In 103 Pflichtspielen für Englands Dauermeister gelangen Julián Álvarez beachtliche 36 Goals und 18 Assists; sein bedeutendster Treffer war jener im Finale der Klub-WM gegen Fluminense aus Brasilien. Seine ersten zwei Tore für den englischen Klub stehen rückblickend sinnbildlich für die insgesamt durchzogene Zeit in Manchester: Im Heimspiel gegen Nottingham Forest erzielte er einen Doppelpack – nachdem Erling Haaland zuvor im Spiel mit einem Hattrick geglänzt hatte. Álvarez’ Stellenwert für City zeigte sich vor allem in der Hinrunde der letzten Saison, als er zunächst fast gleichwertig den monatelang verletzten Spielmacher Kevin De Bruyne ersetzte und danach den Torjäger Haaland. In gewisser Weise war der Argentinier der Edelhelfer der Equipe, sozusagen der zwölfte Mann. Doch der möchte er nun nicht länger sein.
Bei Atlético ist der Angreifer nun gesetzt
In seinem Selbstverständnis hat er sich mit seinen Leistungen eine bessere Position bei City verdient als die des Ersatzspielers. Doch wer sich das Vertrauen von Guardiola erarbeiten will, benötigt neben Talent auch viel Geduld. In der Regel müssen sich Neuzugänge zunächst mit einer Nebenrolle begnügen, sofern sie nicht Haaland heissen. So erging es bereits den späteren Schlüsselspielern Ilkay Gündogan und Rodri. Und selbst Phil Foden, der bereits 2017 sein erstes Pflichtspiel unter Guardiola absolviert hat, wird noch immer überwiegend auf den Aussenpositionen eingesetzt und nicht in der Spielmitte, wo er lieber agieren würde.
Durch den Wechsel zu Atlético dürfte Julián Álvarez im Sturm nun gesetzt sein. Er gilt als Wunschspieler des Trainers und Landsmanns Diego Simeone, der hart für das Team arbeitende Profis wie Álvarez besonders schätzt. Es scheint, als wolle Atlético den für den Klub eher ungewöhnlichen offensiven Spielstil der Vorsaison fortsetzen und um Álvarez herum eine Mannschaft aufbauen, die wieder Titel gewinnen kann.

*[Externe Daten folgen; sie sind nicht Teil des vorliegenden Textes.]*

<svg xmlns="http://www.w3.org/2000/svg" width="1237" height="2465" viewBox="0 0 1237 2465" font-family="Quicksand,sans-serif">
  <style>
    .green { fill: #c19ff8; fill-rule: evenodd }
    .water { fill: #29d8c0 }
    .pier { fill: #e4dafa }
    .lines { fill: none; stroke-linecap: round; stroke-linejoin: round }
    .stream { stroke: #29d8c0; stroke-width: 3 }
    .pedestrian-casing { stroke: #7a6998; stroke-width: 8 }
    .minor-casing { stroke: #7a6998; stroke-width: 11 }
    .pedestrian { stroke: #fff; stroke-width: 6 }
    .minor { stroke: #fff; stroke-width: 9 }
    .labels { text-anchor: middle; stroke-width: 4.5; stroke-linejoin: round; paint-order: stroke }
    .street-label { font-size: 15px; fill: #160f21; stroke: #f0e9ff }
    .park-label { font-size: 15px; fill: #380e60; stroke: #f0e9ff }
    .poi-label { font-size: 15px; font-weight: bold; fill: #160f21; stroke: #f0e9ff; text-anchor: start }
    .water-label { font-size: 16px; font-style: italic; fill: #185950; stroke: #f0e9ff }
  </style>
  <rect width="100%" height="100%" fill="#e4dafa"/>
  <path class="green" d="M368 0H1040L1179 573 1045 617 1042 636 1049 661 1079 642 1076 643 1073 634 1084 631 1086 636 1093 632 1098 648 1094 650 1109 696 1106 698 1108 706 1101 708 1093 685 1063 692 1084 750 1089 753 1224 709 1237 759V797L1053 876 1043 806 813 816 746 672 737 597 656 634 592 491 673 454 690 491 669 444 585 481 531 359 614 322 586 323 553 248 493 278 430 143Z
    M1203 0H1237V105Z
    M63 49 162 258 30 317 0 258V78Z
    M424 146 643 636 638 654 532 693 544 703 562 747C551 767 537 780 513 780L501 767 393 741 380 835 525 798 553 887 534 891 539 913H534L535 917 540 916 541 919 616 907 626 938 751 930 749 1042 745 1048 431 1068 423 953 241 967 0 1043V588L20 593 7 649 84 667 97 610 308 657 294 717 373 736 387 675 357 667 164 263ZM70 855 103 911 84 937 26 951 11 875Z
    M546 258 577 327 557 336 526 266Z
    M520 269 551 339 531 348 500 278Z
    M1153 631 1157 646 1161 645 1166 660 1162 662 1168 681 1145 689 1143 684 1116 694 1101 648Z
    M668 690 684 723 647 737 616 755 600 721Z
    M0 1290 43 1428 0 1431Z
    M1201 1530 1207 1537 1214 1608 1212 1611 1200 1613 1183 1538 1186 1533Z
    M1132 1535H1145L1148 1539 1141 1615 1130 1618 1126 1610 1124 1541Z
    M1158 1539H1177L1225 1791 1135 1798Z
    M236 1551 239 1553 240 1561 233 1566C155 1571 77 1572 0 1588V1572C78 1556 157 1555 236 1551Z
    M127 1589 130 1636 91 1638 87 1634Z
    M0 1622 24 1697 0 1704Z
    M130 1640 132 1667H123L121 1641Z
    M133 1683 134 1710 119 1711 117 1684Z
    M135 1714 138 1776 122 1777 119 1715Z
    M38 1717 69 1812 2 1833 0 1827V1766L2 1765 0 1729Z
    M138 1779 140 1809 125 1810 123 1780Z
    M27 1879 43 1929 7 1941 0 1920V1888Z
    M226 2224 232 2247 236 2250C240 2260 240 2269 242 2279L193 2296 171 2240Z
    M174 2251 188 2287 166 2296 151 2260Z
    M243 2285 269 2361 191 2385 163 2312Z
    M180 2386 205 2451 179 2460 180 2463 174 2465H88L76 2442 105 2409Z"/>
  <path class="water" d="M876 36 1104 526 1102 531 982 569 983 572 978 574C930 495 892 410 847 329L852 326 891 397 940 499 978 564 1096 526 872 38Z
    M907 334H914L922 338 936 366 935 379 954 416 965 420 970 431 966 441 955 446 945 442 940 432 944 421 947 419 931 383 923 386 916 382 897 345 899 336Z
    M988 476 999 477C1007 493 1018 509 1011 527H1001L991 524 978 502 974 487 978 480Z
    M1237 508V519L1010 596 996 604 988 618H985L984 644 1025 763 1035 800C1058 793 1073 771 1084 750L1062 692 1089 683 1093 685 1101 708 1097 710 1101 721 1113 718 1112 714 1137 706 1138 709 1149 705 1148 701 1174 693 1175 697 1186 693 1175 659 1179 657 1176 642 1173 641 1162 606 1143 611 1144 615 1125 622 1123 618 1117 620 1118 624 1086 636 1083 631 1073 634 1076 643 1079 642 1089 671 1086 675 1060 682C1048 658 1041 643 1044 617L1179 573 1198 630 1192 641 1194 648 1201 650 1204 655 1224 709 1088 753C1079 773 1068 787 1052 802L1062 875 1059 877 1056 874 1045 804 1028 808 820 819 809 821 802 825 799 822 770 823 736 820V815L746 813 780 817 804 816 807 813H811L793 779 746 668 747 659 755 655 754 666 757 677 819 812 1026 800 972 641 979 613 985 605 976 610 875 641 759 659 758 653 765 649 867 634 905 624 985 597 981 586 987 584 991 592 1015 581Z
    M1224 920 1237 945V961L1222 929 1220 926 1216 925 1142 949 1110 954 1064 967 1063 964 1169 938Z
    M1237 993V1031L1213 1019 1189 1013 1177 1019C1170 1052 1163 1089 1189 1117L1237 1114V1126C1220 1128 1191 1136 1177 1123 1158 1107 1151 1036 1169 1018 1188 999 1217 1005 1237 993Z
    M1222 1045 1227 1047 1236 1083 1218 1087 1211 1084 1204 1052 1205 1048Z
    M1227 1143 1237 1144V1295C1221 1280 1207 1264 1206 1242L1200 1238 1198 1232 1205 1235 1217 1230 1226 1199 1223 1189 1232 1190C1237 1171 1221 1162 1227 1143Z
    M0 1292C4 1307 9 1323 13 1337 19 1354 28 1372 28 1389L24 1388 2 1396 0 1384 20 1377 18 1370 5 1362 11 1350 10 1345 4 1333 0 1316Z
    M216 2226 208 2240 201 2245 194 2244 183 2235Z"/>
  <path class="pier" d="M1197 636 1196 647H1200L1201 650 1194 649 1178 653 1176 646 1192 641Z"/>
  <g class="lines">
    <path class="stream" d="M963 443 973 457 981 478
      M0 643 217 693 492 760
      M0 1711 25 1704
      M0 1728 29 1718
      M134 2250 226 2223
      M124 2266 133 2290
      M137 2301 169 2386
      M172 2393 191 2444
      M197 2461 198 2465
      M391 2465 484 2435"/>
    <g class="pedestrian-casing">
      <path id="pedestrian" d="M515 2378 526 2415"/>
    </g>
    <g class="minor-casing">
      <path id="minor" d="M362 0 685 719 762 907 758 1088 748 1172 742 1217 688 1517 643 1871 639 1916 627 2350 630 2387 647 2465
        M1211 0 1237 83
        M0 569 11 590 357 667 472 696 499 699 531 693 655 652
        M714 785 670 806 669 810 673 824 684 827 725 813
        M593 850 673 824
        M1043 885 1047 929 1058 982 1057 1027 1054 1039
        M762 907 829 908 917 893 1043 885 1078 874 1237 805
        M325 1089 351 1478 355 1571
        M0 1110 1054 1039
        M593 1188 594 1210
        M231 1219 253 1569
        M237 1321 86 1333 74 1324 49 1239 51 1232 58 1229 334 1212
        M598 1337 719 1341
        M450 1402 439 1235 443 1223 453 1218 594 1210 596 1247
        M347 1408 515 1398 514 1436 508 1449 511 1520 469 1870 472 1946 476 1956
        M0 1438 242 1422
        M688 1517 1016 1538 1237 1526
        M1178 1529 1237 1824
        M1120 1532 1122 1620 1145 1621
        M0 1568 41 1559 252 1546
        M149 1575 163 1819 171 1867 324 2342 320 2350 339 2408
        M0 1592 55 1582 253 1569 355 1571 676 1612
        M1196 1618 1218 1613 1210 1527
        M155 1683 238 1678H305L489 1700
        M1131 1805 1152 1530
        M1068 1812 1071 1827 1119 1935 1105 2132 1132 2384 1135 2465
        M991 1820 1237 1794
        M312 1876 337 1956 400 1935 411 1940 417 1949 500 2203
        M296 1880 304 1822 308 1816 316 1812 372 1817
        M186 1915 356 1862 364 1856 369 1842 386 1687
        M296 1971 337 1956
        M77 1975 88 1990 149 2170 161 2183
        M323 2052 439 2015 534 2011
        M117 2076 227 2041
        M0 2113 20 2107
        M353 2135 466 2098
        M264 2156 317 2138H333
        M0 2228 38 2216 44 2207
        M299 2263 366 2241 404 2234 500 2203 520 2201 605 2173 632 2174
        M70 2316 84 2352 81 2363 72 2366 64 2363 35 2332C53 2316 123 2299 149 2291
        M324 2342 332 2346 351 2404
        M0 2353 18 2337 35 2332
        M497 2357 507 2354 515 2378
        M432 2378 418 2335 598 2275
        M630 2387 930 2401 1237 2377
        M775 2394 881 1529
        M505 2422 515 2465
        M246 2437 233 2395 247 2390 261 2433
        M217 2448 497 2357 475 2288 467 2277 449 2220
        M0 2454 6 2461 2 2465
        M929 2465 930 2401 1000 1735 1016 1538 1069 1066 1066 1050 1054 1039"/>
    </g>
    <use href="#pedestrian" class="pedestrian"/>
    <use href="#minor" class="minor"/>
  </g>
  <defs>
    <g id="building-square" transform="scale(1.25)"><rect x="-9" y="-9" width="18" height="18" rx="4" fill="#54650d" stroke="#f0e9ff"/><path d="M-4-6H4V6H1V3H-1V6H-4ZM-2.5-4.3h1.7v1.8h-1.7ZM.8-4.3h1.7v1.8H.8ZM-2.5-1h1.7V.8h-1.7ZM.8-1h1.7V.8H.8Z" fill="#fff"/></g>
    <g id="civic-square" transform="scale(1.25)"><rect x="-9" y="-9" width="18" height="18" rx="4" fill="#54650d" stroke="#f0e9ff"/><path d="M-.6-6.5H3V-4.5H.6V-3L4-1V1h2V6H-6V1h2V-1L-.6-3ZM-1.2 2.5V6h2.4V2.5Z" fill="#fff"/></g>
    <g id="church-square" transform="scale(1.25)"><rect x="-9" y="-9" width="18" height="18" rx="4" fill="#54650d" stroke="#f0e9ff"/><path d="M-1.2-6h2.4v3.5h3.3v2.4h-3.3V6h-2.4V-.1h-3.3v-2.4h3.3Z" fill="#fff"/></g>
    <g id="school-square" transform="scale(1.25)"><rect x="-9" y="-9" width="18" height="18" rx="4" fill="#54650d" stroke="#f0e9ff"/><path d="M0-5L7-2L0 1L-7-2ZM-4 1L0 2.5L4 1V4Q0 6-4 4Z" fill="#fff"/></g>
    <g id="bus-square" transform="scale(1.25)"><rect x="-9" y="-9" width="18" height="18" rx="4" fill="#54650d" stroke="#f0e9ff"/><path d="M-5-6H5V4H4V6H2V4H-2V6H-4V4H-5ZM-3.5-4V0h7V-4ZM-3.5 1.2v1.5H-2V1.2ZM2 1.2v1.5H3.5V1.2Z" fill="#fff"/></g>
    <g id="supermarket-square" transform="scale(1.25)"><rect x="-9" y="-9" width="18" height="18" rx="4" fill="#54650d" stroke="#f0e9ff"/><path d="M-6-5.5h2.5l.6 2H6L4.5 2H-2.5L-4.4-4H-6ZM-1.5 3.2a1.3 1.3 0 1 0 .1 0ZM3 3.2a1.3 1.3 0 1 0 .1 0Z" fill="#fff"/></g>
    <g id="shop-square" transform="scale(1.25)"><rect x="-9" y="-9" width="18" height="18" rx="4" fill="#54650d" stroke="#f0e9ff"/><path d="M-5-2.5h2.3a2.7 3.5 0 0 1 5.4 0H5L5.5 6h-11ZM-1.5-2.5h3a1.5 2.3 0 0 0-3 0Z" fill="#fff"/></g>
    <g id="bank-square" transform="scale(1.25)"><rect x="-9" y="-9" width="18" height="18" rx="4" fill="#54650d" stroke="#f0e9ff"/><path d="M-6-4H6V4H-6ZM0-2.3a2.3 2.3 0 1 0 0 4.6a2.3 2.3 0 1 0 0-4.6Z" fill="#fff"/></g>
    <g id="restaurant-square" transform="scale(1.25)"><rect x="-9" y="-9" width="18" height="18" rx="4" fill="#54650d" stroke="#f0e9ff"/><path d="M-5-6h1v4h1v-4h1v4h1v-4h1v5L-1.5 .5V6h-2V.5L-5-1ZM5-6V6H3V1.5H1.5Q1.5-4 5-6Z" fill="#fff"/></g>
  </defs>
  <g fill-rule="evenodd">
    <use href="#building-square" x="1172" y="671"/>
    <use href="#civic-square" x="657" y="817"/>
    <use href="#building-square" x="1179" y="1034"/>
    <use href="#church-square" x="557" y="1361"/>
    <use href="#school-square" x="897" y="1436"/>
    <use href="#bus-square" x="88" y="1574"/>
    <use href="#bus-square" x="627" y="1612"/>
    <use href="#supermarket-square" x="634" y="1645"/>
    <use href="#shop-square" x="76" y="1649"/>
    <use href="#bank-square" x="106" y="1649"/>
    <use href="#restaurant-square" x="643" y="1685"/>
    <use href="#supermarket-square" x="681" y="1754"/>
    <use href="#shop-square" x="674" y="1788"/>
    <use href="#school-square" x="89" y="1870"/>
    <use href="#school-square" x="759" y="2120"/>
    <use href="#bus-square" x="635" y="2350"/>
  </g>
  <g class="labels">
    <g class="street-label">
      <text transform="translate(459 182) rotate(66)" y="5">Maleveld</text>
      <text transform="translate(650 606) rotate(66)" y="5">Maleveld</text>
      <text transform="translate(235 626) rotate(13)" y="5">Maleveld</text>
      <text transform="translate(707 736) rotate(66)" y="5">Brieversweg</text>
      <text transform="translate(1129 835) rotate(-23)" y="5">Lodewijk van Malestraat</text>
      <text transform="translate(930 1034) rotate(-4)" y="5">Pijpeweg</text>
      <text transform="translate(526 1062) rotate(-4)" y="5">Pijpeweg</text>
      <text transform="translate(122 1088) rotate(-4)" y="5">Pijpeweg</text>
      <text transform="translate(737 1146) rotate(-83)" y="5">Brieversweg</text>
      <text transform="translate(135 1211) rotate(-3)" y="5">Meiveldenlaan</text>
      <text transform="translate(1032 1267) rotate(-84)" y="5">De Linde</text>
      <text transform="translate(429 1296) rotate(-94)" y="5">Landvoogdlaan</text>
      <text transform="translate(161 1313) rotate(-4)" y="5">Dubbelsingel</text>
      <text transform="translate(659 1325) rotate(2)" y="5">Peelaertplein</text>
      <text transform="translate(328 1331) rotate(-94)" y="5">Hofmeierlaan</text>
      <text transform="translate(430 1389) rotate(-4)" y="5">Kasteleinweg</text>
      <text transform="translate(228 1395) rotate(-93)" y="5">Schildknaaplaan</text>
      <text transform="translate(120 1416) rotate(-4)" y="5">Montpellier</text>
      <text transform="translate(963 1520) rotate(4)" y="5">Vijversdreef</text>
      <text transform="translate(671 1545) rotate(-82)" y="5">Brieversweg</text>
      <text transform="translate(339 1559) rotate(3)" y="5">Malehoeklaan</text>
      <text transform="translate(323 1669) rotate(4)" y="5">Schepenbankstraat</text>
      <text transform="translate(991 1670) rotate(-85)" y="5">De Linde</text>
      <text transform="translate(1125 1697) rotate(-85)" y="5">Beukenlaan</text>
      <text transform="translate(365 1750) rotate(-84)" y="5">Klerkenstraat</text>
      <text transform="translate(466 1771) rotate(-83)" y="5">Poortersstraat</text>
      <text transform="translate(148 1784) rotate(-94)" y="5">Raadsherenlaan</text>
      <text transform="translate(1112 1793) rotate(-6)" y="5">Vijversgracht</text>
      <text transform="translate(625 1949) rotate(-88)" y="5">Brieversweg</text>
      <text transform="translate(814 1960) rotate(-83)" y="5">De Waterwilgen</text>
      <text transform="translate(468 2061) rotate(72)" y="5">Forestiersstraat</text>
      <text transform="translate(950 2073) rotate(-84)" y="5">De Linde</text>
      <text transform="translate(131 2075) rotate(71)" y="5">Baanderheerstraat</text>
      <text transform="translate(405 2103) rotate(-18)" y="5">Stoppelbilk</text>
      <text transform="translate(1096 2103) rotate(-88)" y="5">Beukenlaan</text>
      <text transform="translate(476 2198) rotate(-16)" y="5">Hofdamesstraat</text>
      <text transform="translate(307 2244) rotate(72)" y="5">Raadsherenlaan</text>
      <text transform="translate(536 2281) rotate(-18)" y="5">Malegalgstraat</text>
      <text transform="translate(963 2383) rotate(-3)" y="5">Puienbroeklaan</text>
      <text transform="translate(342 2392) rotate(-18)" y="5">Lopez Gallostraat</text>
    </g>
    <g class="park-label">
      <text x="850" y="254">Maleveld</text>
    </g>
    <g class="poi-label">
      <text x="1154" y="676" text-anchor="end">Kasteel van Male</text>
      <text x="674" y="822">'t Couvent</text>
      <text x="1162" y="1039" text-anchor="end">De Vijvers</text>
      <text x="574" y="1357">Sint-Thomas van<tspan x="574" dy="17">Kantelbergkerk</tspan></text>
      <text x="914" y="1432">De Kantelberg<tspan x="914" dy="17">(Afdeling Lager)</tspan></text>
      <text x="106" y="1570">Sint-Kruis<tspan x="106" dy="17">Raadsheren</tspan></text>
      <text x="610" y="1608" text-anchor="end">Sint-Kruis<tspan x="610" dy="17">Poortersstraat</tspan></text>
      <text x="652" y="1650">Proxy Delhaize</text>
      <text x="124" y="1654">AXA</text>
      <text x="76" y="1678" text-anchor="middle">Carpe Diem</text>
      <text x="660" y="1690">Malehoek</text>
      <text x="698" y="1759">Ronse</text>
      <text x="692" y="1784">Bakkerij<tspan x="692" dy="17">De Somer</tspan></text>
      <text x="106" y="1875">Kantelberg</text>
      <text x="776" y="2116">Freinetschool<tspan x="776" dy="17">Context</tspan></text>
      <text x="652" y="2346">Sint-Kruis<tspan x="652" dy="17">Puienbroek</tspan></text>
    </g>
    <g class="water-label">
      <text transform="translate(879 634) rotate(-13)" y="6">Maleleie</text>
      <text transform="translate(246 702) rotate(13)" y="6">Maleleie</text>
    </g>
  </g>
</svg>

Die Einnahmen aus dem Transfer dürfte City für einen Kaderumbruch zurückhalten
Die Einnahmen aus dem Transfer wird City kaum für einen sofortigen Ersatz verwenden, sondern eher für den bevorstehenden Kaderumbruch in den nächsten Jahren aufsparen. Die meisten Stammspieler sind bereits mindestens 27 Jahre alt, sechs von ihnen haben ihren 30. Geburtstag bereits hinter sich. Und auch Guardiola geht in sein letztes Vertragsjahr – noch hat er sich nicht zu einer weiteren Vertragsverlängerung geäussert. Selbst nach dem Weggang von Álvarez besteht für den Klub auf keiner Position in der Offensive akuter Handlungsbedarf. Die Qualität der Mannschaft genügt nach wie vor höchsten Ansprüchen. Und doch verliert City an Substanz in der Breite, was sich angesichts der vielen Partien zu einem späteren Zeitpunkt in der Saison bemerkbar machen könnte. Anders als in den Vorjahren wartet auf Manchester City im Sommer 2025 zudem die neu lancierte vierwöchige Klub-WM in den USA.
In der Abschiedserklärung bedankte sich Manchester City ausdrücklich bei Julián Álvarez. So versuchte der Klub ihm doch noch jene Wertschätzung zu übermitteln, die dem Spieler in den Jahren in Manchester gefehlt hat. Txiki Begiristain, der Fussballdirektor der Citizens, befand, dass die Erfolge, die Julián Álvarez in seiner Karriere bereits erreicht hat, für sich sprächen. Und die nun enorme Ablösesumme tut das auch.